■ EXERCISE REQUIREMENTS ■
Transcribe the passage of the film review below, starting at "Director Gus Van" and ending at "entirely new level.", word for word.

■ PAGE EXTRACT ■
Harvey Milk had a large nose, funny hair and a grating New York accent. He was fiercely loyal to his friends and allies but often ruthless toward those who questioned his motives.
He was also the first openly gay male elected to public office in the United States. As such, he knew he would die young.
A fearless grassroots populist who encouraged gay men and women to come out of the closet, Milk knew he was a threat to the status quo — even in a relatively sympathetic place like late-1970s San Francisco. About a year before he was killed at age 48, he sat in his modest Castro Street apartment and recorded a will that would be played “only in the event of my death by assassination.”
Director Gus Van Sant and screenwriter Dustin Lance Black use this prescient recording as the backbone of Milk, their lively, surprisingly straightforward biopic of an unlikely politician who touched more lives than he even knew possible.
And perhaps befitting of Milk’s unconventional rise (and continued relevance), Van Sant went the curious route of casting Sean Penn in the lead role — an actor who takes the production to an entirely new level.
[Read tt stern-enzi's review of Milk here. Hear interviews with James Franco and other cast members and see production photos here.]
From the closet to Castro Street
The film’s compact narrative is shaped by Milk’s brief political career (essentially 1973 through 1978, only the last 11 months of which he spent as an elected official). Andrew Sullivan, another openly gay man immersed in politics, describes the film’s impact with typical incisiveness on his blog: “The tidiness of Harvey Milk’s martyrdom gives the movie a shape and a narrative. And within that tight frame, (Van Sant) let his life breathe a little with its contradictions and complexities. I remembered that Milk understood two things: that organizing a gay community from the ground up was essential if homosexuals were ever to be free of threat, persecution and violence; and that such a ghetto would never be enough — because the most vulnerable gays and lesbians and transgenders are destined to be born every day in the great heartland between the coasts.”

■ INFORMATION PROVIDED ■
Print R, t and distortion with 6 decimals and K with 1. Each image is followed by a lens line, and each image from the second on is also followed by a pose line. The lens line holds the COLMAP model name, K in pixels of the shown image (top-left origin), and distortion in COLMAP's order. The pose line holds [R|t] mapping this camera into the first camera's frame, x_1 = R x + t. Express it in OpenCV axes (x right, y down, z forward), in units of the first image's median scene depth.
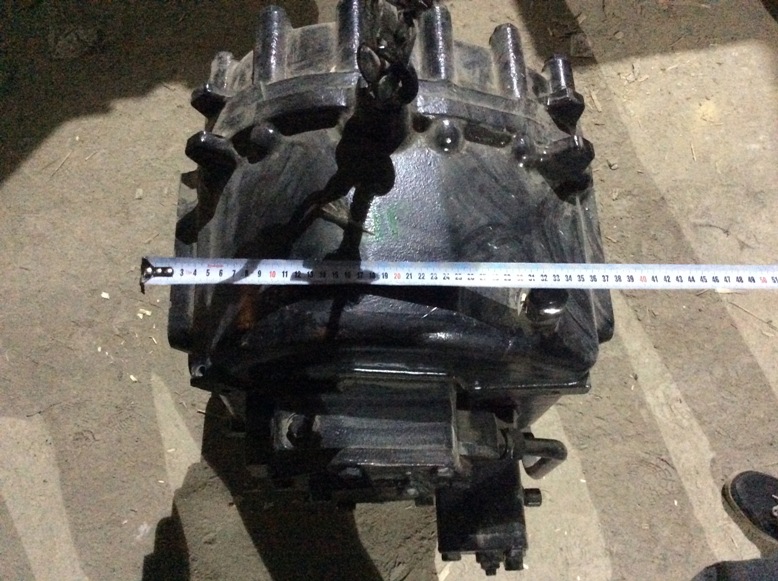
lens RADIAL K [[588.2, 0, 389.0], [0, 588.2, 290.5], [0, 0, 1]] dist [0.194819, -0.244526]
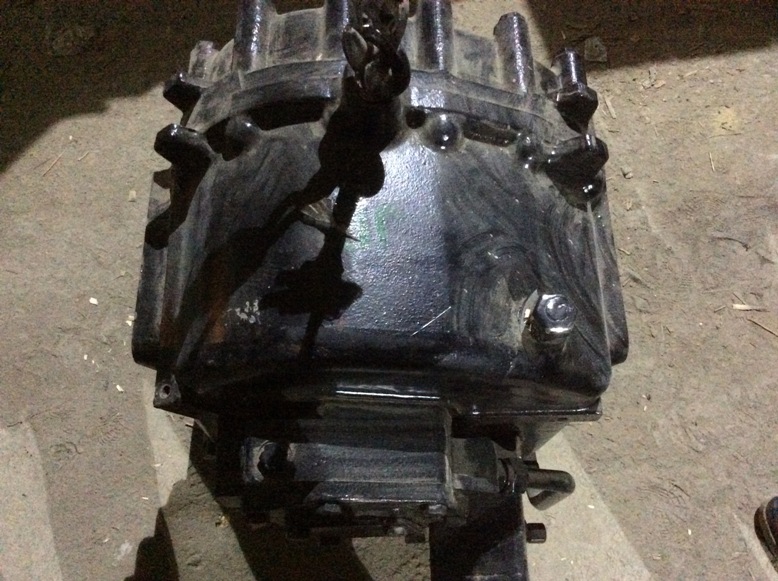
lens RADIAL K [[588.2, 0, 389.0], [0, 588.2, 290.5], [0, 0, 1]] dist [0.194819, -0.244526]
pose [[0.999769, 0.015966, -0.014368, 0.029460], [-0.016158, 0.999780, -0.013373, -0.007829], [0.014151, 0.013602, 0.999807, 0.098146]]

■ RESULT OF THIS TASK ■
Director Gus Van Sant and screenwriter Dustin Lance Black use this prescient recording as the backbone of Milk, their lively, surprisingly straightforward biopic of an unlikely politician who touched more lives than he even knew possible.
And perhaps befitting of Milk’s unconventional rise (and continued relevance), Van Sant went the curious route of casting Sean Penn in the lead role — an actor who takes the production to an entirely new level.